Step-by-step solution

Implicit Differentiation for the first Equation

Begin by differentiating both sides of the ellipse equation \(\frac{x^{2}}{2}+\frac{y^{2}}{8}=1\) with respect to x. Use implicit differentiation: differentiate \(\frac{x^{2}}{2}\) to get \(x\) and differentiate \(\frac{y^{2}}{8}\) with respect to x to get \(\frac{y}{4}*y'\), where \(y'\) is the derivative of y with respect to x. Set the result equal to zero, since the derivative of a constant is always zero.

Solve for Derivative

Next, solve the resulting equation from Step 1 for \(y'\), which represents the derivative of y with respect to x. \(y'\) will be the slope of the tangent line at a given point.
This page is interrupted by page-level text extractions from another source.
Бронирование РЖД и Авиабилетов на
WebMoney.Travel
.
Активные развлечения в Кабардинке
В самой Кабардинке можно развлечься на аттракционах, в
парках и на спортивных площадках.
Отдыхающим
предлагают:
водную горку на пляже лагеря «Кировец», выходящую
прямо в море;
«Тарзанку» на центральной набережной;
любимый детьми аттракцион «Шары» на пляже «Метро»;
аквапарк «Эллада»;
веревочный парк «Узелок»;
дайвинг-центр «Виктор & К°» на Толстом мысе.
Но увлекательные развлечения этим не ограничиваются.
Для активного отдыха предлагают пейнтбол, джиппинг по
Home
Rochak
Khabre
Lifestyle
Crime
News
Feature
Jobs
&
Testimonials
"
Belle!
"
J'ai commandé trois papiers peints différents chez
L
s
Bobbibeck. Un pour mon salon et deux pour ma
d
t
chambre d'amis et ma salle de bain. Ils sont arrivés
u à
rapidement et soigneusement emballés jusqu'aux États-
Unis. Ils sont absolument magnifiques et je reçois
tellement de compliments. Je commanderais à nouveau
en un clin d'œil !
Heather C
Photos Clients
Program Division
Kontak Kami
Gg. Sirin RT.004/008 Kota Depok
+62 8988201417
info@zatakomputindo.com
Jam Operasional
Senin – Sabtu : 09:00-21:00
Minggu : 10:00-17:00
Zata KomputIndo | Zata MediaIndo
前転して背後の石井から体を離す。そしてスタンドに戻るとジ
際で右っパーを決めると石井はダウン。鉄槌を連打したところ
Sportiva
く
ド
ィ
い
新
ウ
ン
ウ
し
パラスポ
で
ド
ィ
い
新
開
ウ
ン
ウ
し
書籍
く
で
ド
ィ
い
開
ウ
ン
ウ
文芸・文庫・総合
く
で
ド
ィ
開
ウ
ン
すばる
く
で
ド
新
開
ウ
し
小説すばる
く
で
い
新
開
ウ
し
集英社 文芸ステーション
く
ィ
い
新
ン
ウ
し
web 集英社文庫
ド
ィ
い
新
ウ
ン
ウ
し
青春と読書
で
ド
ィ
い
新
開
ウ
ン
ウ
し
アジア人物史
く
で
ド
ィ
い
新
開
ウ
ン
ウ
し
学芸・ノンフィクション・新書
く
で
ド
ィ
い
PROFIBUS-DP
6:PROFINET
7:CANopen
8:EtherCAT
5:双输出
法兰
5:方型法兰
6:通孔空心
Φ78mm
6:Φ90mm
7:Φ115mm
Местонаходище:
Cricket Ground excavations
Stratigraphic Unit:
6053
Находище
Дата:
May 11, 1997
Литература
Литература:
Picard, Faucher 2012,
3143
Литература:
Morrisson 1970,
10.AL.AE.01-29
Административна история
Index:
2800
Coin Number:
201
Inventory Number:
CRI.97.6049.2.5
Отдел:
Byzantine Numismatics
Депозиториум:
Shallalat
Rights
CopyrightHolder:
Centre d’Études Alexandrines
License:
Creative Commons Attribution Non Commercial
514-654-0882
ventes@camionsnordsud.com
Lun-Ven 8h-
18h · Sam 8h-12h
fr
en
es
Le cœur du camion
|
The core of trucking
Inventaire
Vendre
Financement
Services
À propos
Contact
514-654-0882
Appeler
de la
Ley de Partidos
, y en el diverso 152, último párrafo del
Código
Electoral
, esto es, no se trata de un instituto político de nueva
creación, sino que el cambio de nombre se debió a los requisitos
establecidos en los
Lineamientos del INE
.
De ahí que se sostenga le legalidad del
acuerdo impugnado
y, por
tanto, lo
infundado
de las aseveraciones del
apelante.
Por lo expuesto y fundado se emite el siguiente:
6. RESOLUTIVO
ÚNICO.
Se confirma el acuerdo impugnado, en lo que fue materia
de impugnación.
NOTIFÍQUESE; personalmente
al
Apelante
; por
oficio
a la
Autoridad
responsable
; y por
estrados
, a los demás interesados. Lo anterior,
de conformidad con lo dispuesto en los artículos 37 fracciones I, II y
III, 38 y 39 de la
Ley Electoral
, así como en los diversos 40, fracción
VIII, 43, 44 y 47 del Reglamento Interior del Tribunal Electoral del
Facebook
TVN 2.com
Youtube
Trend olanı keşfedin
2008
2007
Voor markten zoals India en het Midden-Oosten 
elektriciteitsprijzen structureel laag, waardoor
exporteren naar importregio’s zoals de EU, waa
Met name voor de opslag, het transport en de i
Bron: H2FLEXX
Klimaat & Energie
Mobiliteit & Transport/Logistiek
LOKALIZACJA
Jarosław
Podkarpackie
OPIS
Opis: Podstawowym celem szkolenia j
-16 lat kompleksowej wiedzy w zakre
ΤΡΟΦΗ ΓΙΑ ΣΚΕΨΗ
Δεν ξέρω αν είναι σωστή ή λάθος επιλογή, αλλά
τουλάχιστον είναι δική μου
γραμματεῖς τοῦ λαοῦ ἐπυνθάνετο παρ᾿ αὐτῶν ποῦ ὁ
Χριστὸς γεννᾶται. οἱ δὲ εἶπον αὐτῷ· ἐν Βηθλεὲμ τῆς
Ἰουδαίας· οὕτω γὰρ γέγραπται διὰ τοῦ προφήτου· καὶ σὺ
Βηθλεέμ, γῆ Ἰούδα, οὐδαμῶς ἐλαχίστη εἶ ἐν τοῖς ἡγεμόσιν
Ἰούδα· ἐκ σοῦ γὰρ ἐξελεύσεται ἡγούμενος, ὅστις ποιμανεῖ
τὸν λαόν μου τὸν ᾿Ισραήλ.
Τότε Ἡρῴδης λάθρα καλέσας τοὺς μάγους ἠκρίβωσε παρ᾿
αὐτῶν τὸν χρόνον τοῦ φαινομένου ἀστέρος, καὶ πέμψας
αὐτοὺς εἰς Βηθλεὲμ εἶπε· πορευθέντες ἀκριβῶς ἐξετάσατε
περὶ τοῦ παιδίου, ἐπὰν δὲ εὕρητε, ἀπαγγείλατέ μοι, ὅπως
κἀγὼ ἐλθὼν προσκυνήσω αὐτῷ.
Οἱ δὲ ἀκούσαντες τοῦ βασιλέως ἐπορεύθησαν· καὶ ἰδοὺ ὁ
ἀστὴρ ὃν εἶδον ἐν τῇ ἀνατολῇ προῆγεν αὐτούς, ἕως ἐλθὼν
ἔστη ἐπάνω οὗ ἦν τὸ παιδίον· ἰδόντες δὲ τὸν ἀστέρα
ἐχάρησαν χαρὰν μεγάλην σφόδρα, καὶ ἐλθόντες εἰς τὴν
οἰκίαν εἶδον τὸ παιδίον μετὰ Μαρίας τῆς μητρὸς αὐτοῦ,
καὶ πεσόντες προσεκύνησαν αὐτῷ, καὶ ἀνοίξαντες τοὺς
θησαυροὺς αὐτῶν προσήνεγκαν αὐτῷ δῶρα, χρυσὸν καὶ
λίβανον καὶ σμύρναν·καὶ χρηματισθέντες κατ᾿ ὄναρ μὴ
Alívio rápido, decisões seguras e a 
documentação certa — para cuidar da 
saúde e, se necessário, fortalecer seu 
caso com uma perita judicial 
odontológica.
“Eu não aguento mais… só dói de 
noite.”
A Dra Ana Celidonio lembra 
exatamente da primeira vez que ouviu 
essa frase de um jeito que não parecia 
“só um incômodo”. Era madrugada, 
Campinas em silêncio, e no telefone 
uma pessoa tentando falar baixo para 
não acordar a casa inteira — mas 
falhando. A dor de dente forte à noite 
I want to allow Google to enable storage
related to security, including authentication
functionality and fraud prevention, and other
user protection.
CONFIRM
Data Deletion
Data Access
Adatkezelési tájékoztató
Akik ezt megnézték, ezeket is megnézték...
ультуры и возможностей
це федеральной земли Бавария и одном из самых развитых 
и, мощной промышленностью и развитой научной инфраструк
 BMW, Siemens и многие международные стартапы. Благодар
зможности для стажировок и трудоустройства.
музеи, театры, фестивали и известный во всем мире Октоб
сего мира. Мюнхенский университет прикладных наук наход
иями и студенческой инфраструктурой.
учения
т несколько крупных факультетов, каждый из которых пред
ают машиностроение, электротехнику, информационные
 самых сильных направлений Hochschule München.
Calculate Slope of Tangent at Given Point (1,2)

When \(y'\) has been determined, substitute the coordinates of the given point (1,2) into the equation to find the slope of the tangent line at that point.

Construct Equation of Tangent

The equation of a straight line is given by \(y=mx+c\), where m is the slope, and c is the intercept. Substitute the slope found in the previous step and the coordinates (1,2) into this equation and solve it to find the equation of the tangent line.

Implicit Differentiation for the Second Equation

Differentiate both sides of the general ellipse equation \(\frac{x^{2}}{a^{2}}+\frac{y^{2}}{b^{2}}=1\) with respect to x, likewise to Step 1. Solve the resulting equation for \(y'\) again.

Show Equation of the Tangent Line

Substitute \(y'\), \(x_{0}\), and \(y_{0}\) into the formula \(y-y_{0}=m(x-x_{0})\) for the equation of a line, to show that the equation of the tangent line to the ellipse at \(\left(x_{0}, y_{0}\right)\) is \(\frac{x_{0} x}{a^{2}}+\frac{y_{0} y}{b^{2}}=1\).